▶ **WORK TO COMPLETE**: Note how many lines of the material that follows include the string "netReceivables", and state only that number.

▶ **SUPPLIED DATA**:
========

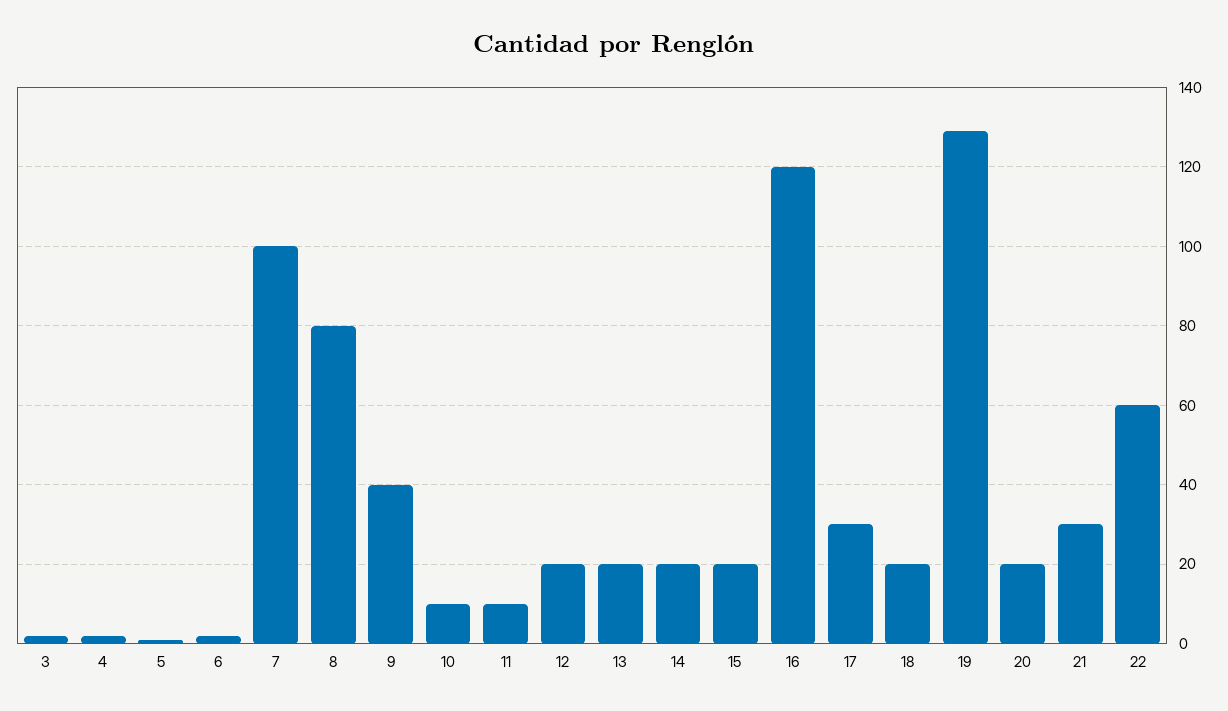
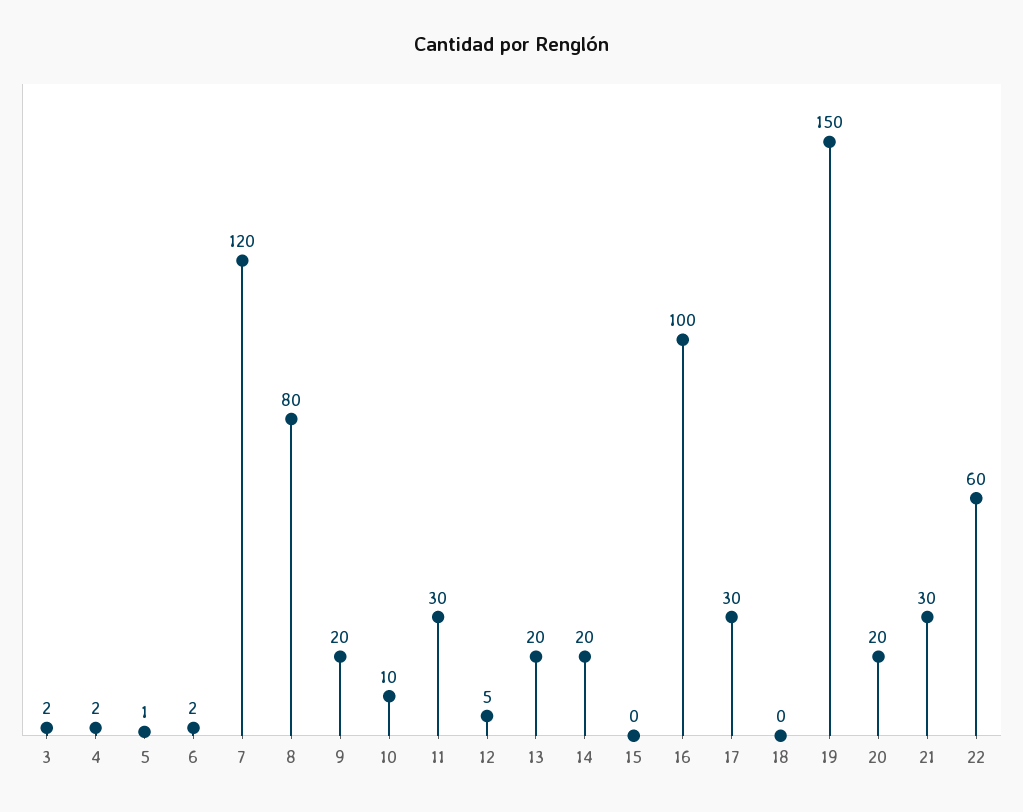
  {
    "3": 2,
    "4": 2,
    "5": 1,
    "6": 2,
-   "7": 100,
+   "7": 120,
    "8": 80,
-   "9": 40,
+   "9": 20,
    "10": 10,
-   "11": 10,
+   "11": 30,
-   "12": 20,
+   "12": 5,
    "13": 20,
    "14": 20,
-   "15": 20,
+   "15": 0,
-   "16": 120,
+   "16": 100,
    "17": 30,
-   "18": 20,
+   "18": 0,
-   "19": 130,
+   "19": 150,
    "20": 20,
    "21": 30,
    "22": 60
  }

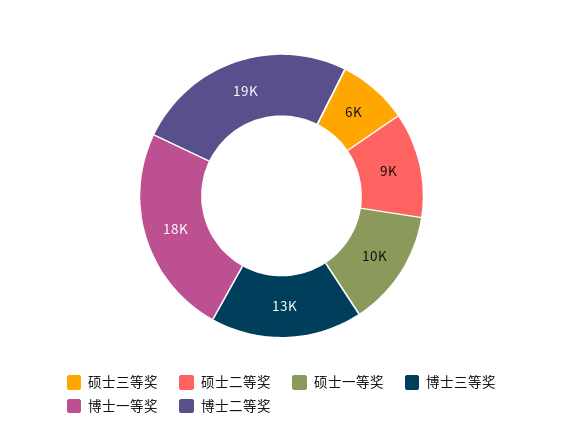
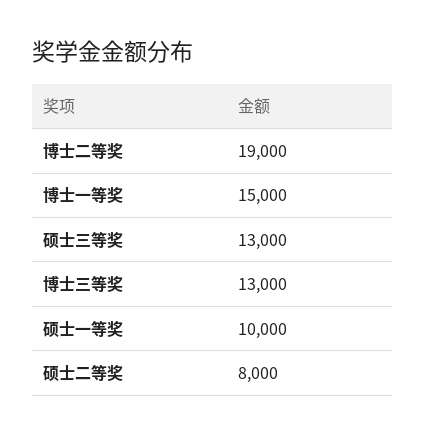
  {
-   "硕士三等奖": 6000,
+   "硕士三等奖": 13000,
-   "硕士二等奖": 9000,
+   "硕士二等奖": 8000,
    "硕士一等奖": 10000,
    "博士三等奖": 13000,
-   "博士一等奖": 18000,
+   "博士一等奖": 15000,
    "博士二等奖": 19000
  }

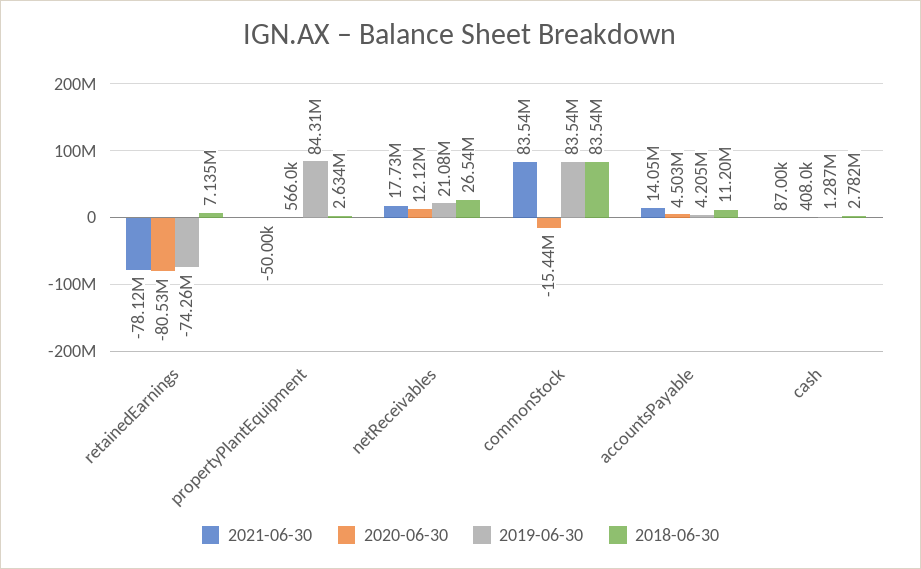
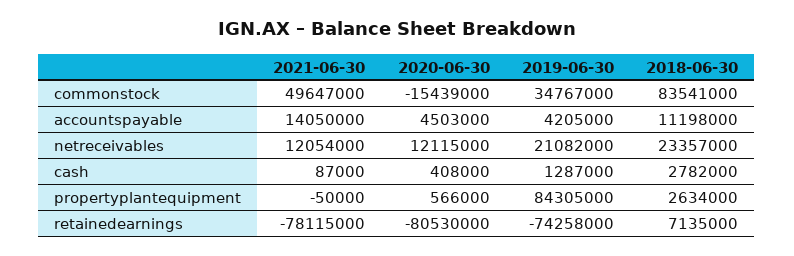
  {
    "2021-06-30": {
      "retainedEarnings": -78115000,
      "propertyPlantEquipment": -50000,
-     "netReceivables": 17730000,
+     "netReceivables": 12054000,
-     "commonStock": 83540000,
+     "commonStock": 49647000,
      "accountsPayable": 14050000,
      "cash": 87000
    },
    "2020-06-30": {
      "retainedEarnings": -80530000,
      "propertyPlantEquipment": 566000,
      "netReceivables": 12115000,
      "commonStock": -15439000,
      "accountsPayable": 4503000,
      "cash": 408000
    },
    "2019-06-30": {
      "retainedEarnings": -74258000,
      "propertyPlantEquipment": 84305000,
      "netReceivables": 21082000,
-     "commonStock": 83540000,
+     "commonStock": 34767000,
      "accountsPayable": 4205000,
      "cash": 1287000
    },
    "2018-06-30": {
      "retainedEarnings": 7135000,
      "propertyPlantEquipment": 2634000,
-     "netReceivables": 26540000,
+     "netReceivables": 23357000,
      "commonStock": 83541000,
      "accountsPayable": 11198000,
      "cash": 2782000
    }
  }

========

▶ **COMPLETED EXERCISE**: 6